> [YOUR INSTRUCTIONS]: Continue the article on South Korea's response to the North Korean nuclear test, starting after its final sentence.

> [PAGE TEXT]:
SEOUL – South Korea’s defense minister on Monday said it was worth reviewing the redeployment of American tactical nuclear weapons to the Korean Peninsula to guard against the North, a step that analysts warn – if taken – would sharply increase the risk of an accidental conflict.

Tensions on the peninsula remain high after North Korea conducted a huge nuclear test Sunday.

South Korea’s defense ministry said Monday that Kim Jong Un’s regime might be preparing to launch another missile, perhaps an intercontinental ballistic missile theoretically capable of reaching the mainland United States.

North Korea’s increasingly hostile threats, matched by the rapidly advancing ability to make good on them, has policymakers in the United States and in South Korea wondering how to respond.

South Korean Defense Minister Song Young-moo said that he asked his American counterpart, Jim Mattis, during talks at the Pentagon last week for strategic assets like U.S. aircraft carriers, nuclear submarines and B-52 bombers to be sent to South Korea more regularly.

> [DATASET ENTRIES]:
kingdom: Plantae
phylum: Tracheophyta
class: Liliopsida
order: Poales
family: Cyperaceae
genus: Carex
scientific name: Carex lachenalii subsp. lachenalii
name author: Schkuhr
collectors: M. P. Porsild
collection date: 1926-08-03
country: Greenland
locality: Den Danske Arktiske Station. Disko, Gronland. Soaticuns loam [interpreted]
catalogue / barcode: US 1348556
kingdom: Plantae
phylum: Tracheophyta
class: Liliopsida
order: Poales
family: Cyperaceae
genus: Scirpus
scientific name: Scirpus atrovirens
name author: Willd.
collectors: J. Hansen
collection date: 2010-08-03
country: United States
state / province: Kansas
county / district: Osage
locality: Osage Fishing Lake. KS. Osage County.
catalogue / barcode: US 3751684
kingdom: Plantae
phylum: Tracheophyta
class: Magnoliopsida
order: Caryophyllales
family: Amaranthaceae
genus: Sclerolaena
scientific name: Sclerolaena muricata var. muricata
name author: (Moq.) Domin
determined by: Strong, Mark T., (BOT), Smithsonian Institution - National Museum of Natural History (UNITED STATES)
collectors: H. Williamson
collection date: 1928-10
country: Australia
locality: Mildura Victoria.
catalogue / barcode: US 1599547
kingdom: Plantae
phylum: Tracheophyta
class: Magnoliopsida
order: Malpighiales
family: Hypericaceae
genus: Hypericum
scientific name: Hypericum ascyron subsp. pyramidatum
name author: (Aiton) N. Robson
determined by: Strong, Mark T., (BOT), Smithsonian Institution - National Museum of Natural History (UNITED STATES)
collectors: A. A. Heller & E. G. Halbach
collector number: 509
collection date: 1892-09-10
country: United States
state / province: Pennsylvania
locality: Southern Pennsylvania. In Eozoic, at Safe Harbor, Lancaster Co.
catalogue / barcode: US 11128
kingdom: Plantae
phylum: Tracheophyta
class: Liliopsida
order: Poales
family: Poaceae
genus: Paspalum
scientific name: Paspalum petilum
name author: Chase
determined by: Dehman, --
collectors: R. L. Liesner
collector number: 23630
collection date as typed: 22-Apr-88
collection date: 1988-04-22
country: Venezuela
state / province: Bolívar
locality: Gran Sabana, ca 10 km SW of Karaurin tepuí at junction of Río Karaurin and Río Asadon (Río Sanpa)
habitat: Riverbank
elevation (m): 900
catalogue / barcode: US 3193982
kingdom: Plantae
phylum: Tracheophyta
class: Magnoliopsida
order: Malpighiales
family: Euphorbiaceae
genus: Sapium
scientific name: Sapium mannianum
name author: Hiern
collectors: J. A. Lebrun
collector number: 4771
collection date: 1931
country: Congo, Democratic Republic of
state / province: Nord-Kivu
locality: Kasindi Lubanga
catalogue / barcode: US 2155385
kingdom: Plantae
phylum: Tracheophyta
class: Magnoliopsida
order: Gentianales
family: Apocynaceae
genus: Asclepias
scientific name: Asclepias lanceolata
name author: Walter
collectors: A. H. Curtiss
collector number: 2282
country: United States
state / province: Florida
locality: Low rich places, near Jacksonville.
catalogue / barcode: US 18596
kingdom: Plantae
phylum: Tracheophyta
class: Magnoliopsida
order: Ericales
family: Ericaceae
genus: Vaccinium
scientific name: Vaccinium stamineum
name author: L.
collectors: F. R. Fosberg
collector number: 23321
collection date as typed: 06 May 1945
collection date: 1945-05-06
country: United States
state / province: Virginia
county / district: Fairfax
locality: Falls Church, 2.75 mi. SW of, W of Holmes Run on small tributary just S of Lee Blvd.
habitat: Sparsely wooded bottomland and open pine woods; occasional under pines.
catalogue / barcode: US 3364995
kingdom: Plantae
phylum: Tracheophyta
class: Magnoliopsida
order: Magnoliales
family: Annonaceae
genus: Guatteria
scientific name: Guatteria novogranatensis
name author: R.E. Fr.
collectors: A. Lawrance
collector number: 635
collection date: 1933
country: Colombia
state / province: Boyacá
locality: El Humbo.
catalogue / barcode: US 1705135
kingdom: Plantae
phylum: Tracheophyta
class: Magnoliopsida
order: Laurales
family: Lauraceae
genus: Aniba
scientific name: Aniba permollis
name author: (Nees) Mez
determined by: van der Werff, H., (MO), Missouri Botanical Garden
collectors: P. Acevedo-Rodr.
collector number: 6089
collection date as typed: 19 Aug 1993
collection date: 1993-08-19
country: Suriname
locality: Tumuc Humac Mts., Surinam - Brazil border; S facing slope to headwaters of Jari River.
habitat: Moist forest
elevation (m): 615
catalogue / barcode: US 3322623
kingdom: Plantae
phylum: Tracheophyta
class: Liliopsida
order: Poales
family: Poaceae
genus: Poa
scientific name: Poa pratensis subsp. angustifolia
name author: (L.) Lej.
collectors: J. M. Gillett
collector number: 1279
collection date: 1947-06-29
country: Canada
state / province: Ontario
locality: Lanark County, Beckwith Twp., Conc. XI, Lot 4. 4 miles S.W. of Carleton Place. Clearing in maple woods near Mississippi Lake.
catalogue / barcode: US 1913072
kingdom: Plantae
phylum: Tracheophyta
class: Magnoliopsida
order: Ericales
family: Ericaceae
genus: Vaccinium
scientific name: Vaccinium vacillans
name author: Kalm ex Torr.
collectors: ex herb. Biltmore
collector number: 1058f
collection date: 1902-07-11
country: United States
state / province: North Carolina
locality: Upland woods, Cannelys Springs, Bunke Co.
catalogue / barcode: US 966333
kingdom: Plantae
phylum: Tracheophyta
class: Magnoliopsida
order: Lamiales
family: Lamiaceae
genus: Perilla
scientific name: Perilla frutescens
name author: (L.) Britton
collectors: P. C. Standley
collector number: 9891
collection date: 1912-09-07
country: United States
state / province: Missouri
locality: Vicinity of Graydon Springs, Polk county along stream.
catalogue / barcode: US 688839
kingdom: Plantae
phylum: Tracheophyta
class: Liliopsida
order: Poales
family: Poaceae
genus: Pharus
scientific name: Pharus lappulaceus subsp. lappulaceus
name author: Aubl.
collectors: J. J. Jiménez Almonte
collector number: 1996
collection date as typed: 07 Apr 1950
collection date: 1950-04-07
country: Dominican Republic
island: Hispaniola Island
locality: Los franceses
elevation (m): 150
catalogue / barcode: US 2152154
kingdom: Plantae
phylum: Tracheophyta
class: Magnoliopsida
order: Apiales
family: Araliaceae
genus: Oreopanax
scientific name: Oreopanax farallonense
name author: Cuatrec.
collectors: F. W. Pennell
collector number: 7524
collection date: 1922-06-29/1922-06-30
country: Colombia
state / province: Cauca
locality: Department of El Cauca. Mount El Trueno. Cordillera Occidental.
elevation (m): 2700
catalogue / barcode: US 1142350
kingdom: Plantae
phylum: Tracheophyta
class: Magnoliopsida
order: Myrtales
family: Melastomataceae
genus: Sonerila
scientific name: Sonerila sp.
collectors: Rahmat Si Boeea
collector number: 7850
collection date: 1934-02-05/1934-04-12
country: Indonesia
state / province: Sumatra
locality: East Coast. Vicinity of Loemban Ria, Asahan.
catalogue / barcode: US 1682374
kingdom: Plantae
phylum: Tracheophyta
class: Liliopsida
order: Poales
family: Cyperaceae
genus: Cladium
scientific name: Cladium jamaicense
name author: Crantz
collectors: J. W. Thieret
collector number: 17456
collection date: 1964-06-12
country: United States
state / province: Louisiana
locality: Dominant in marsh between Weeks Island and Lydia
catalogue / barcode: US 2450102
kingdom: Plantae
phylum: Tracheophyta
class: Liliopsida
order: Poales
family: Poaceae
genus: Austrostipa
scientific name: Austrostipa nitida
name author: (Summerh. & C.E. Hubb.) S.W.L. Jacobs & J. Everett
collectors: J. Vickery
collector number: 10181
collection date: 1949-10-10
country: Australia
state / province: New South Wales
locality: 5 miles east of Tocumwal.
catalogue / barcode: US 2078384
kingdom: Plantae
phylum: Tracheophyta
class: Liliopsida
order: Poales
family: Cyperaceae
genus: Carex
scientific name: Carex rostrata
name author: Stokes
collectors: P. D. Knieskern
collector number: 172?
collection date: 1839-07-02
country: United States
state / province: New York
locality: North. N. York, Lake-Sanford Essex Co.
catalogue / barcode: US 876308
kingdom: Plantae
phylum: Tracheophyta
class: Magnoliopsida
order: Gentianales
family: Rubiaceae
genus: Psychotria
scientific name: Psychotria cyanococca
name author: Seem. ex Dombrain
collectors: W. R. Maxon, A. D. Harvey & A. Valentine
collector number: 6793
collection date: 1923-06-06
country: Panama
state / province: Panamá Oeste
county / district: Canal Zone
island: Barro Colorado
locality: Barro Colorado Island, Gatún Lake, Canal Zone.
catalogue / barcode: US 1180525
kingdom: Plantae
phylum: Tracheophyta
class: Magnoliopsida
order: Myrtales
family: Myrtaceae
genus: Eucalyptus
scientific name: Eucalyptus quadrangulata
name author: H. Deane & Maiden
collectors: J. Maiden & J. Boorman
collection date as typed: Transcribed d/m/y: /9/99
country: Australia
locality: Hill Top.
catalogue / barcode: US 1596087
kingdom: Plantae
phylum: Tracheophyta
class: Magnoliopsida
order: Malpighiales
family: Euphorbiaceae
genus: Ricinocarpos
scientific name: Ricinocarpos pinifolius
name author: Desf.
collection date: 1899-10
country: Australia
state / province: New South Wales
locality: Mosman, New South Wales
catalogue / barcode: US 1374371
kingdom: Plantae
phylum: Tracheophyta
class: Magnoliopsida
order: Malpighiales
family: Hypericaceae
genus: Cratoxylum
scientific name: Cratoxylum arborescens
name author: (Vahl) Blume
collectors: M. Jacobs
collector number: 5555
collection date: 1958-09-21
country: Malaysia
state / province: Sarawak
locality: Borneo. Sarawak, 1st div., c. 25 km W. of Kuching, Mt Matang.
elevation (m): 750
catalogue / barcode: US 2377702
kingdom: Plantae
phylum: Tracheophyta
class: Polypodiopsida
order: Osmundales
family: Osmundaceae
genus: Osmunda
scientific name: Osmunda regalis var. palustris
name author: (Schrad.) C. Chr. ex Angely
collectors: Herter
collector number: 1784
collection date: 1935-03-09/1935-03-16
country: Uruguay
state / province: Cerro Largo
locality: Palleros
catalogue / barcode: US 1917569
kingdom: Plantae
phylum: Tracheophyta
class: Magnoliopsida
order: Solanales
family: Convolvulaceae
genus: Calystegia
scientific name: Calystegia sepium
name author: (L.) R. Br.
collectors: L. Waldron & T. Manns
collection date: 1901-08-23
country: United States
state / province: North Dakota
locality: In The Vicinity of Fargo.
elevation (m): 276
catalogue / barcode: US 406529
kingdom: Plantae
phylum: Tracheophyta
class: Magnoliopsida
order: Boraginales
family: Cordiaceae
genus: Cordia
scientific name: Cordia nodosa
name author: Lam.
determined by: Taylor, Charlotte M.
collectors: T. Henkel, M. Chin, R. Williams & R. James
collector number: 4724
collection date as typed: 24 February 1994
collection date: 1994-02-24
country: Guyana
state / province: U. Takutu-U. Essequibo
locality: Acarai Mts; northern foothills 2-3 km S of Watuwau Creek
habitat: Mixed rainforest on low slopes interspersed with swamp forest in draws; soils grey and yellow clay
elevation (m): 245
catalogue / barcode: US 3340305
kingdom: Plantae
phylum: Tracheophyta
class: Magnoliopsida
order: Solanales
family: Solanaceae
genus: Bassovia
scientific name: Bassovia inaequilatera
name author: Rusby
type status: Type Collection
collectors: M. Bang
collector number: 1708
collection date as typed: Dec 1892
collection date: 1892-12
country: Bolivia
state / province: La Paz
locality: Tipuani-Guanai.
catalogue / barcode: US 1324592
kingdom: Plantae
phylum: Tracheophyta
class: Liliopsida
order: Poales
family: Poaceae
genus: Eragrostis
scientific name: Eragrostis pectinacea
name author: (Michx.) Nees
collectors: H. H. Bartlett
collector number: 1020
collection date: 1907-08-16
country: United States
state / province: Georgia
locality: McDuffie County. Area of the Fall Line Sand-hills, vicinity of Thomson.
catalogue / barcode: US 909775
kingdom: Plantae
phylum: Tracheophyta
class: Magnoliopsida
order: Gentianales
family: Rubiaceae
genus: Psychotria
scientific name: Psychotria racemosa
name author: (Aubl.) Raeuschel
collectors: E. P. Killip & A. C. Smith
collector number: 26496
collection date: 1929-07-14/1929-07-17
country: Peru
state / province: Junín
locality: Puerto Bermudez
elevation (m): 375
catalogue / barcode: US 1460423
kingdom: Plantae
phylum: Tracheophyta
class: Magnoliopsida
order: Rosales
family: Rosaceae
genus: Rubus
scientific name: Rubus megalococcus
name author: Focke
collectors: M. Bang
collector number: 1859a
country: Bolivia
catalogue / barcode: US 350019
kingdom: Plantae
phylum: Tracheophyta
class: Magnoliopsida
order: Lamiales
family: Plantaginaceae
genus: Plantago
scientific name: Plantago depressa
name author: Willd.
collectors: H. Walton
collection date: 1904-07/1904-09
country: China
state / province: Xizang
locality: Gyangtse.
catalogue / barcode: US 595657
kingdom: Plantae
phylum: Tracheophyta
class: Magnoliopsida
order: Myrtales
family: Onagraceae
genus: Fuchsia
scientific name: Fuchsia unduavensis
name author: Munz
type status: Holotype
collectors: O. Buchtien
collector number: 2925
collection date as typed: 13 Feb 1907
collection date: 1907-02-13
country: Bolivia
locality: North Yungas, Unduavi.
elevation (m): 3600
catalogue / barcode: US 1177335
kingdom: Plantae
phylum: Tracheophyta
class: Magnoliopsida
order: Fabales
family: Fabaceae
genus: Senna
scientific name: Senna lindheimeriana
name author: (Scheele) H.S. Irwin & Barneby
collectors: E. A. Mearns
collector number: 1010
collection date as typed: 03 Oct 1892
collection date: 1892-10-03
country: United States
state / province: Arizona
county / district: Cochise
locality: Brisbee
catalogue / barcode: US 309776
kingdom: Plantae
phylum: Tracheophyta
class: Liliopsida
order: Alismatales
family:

> [THE ANSWER]:
“I told him that it would be good for strategic assets to be sent regularly to the Korean Peninsula and that some South Korean lawmakers and media are strongly pushing for tactical nuclear weapons (to be redeployed),” Song told a parliamentary hearing on North Korea’s nuclear test, without disclosing Mattis’ response.

A poll that YTN, a cable news channel, commissioned in August found that 68 per cent of respondents said they supported bringing tactical nuclear weapons back to South Korea.

On Monday, the day after North Korean conducted a nuclear test easily powerful enough to devastate a large city, Song appeared to throw his support behind the idea.

“The redeployment of tactical nuclear weapons is an alternative worth a full review,” Song said, echoing a position closely associated with conservatives in South Korea, not progressives like Moon Jae-in, who was elected president in May after vowing to engage with North Korea.

The main opposition Liberty Korea Party, which is staunchly conservative, last month added bringing American nuclear weapons back to its party platform.

The United States had about 100 weapons like short-range artillery with nuclear warheads stationed in South Korea until 1991. Then President George H.W. Bush signed the Presidential Nuclear Initiative and withdrew all naval and land-based tactical nuclear weapons that had been deployed abroad.

Shortly after, the two Koreas signed an agreement committing to making the peninsula nuclear weapons-free – a deal that North Korea violated by developing nuclear weapons. But Pyongyang has maintained that Seoul has also broken its promise because remaining under the U.S. nuclear umbrella is tantamount, it says, to having nuclear weapons.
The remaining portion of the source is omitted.